For the entries below, copy exactly the line that contains "OFFERTA RIFACIMENTO IMPIANTO" through the line that contains "Virtualización", both ends included, and exclude all pictures.

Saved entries
== == ==

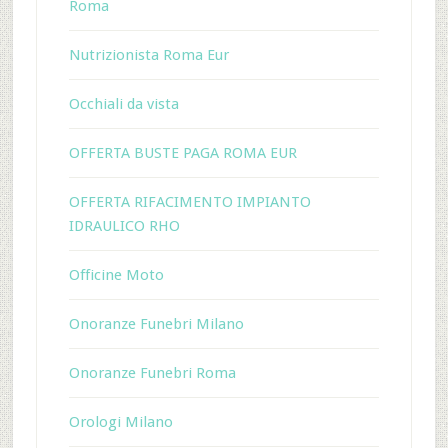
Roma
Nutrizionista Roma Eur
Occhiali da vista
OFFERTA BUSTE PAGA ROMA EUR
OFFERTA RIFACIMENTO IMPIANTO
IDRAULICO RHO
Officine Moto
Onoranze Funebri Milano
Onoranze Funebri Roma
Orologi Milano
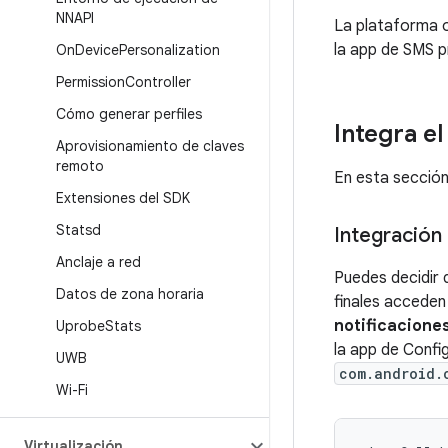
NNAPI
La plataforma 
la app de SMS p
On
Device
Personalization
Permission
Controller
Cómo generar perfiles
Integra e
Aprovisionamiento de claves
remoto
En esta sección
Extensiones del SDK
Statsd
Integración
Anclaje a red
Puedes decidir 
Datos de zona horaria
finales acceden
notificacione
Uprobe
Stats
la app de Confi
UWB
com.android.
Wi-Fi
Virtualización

== == ==

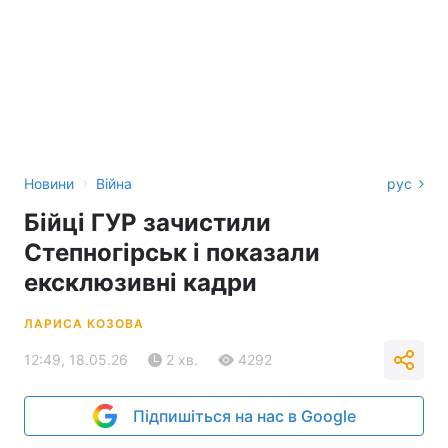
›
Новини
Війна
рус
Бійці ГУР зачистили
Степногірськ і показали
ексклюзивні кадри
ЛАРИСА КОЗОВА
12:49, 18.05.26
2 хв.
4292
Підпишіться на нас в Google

== == ==

TASK ANSWER:
OFFERTA RIFACIMENTO IMPIANTO
IDRAULICO RHO
Officine Moto
Onoranze Funebri Milano
Onoranze Funebri Roma
Orologi Milano
NNAPI
La plataforma 
la app de SMS p
On
Device
Personalization
Permission
Controller
Cómo generar perfiles
Integra e
Aprovisionamiento de claves
remoto
En esta sección
Extensiones del SDK
Statsd
Integración
Anclaje a red
Puedes decidir 
Datos de zona horaria
finales acceden
notificacione
Uprobe
Stats
la app de Confi
UWB
com.android.
Wi-Fi
Virtualización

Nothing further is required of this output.